Git always works with three areas:

  1. Working directory
    Files you edit.

  2. Staging area (index)
    Files prepared for commit.

  3. Repository
    Committed history.

Commands move data between these areas. Understanding this removes confusion.


What git commit really does

When you run git commit:

  1. Git reads the staging area
  2. Git creates blob objects if needed
  3. Git creates tree objects
  4. Git creates a commit object
  5. Git moves the branch pointer

Nothing is overwritten. Everything is additive.


Why rebase rewrites history

Rebase does not move commits. It creates new commits.

During rebase:

  • original commits are abandoned
  • new commits are created with new hashes
  • branch pointer moves to new commits

Old commits still exist temporarily, but become unreachable.

This is why rebasing shared branches is dangerous.


Why merge is safe

A merge commit has multiple parents.

This records:

  • both histories
  • where they joined

Nothing is rewritten. No commit hashes change.

Merge preserves reality. Rebase rewrites the story.

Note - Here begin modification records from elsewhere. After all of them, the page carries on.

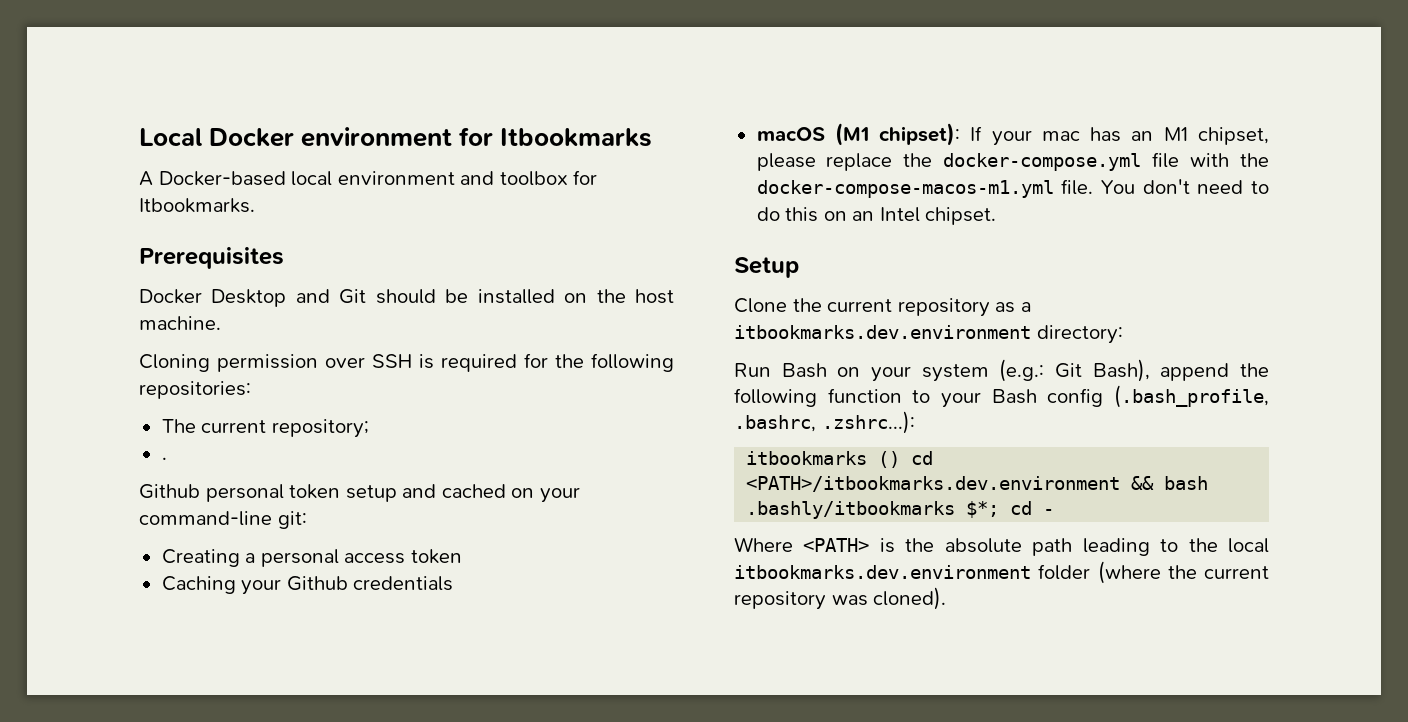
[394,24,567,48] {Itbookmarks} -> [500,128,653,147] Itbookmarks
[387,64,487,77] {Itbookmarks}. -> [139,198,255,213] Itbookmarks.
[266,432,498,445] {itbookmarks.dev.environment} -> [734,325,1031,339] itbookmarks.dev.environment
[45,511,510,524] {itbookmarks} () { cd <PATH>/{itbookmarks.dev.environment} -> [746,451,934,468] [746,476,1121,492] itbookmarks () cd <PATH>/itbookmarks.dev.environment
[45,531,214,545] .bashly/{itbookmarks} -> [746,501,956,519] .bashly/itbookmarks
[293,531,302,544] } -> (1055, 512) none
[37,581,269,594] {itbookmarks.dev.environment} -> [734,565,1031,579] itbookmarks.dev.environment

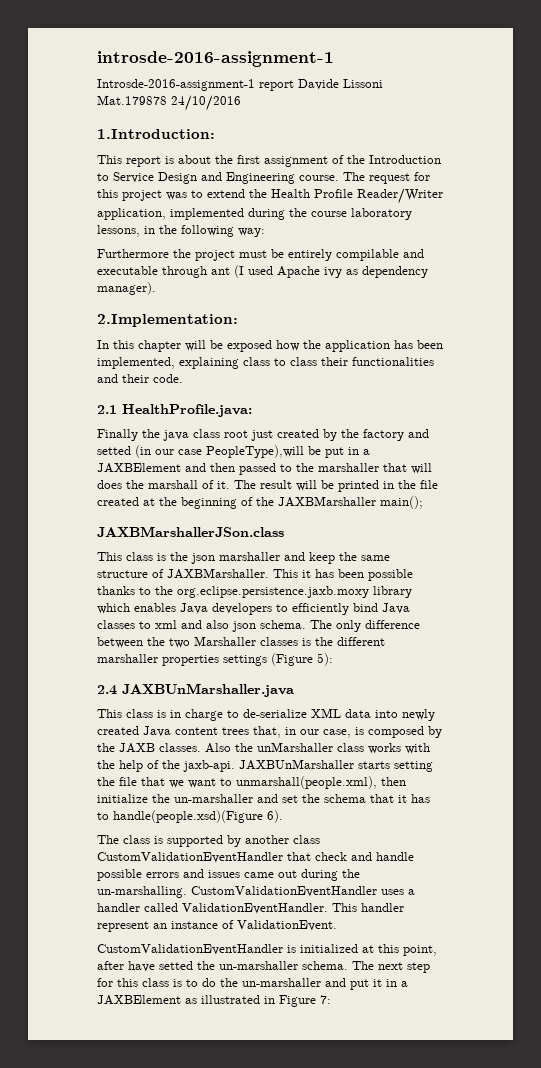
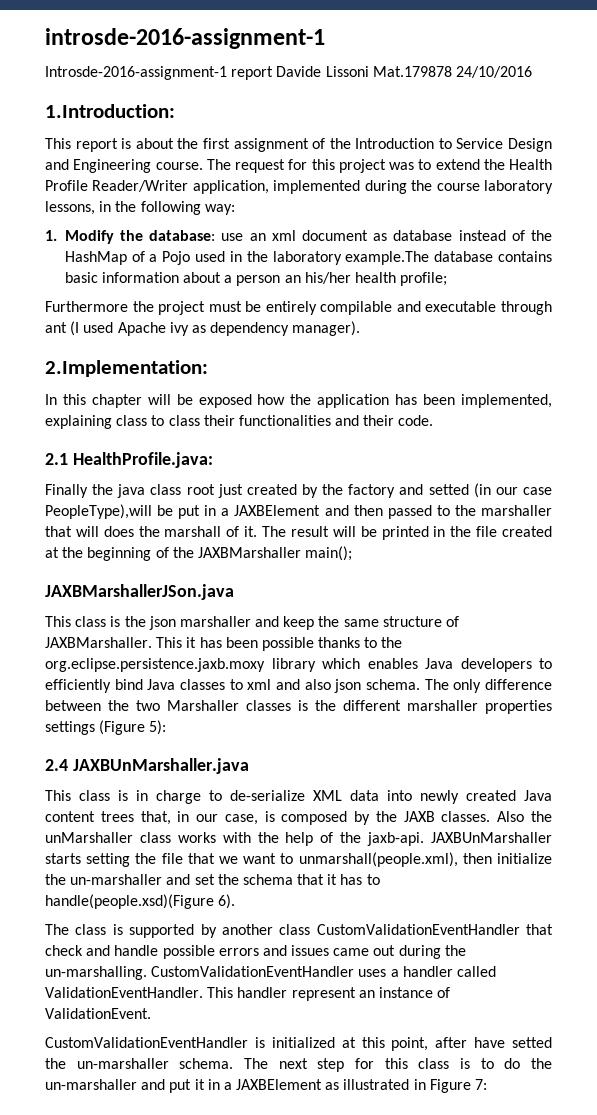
(265, 232) none -> [45,230,552,244] [64,251,552,265] [64,272,448,286] // 1. Modify the database: use an xml document as database instead of the HashMap of a Pojo used in the laboratory example.The database contains basic information about a person an his/her health profile;
[97,526,284,537] JAXBMarshallerJSon.class -> [45,584,234,600] JAXBMarshallerJSon.java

Why Git can recover lost commits

Git does not immediately delete objects.

Unreachable commits remain until:

  • garbage collection runs
  • retention period expires

This is why:

  • git reflog can recover mistakes
  • accidental resets are often reversible

Git prefers safety over cleanup.


Why Git is fast

Git is fast because:

  • operations are local
  • objects are content-addressed
  • history is immutable

Most commands never touch the network.

This is why Git scales well.


Why internals matter

Understanding internals helps you:

  • predict Git behavior
  • choose merge vs rebase correctly
  • recover from mistakes calmly
  • stop guessing

Git is not complex. It is strict.

Once the model is clear, Git becomes boring — and that is good.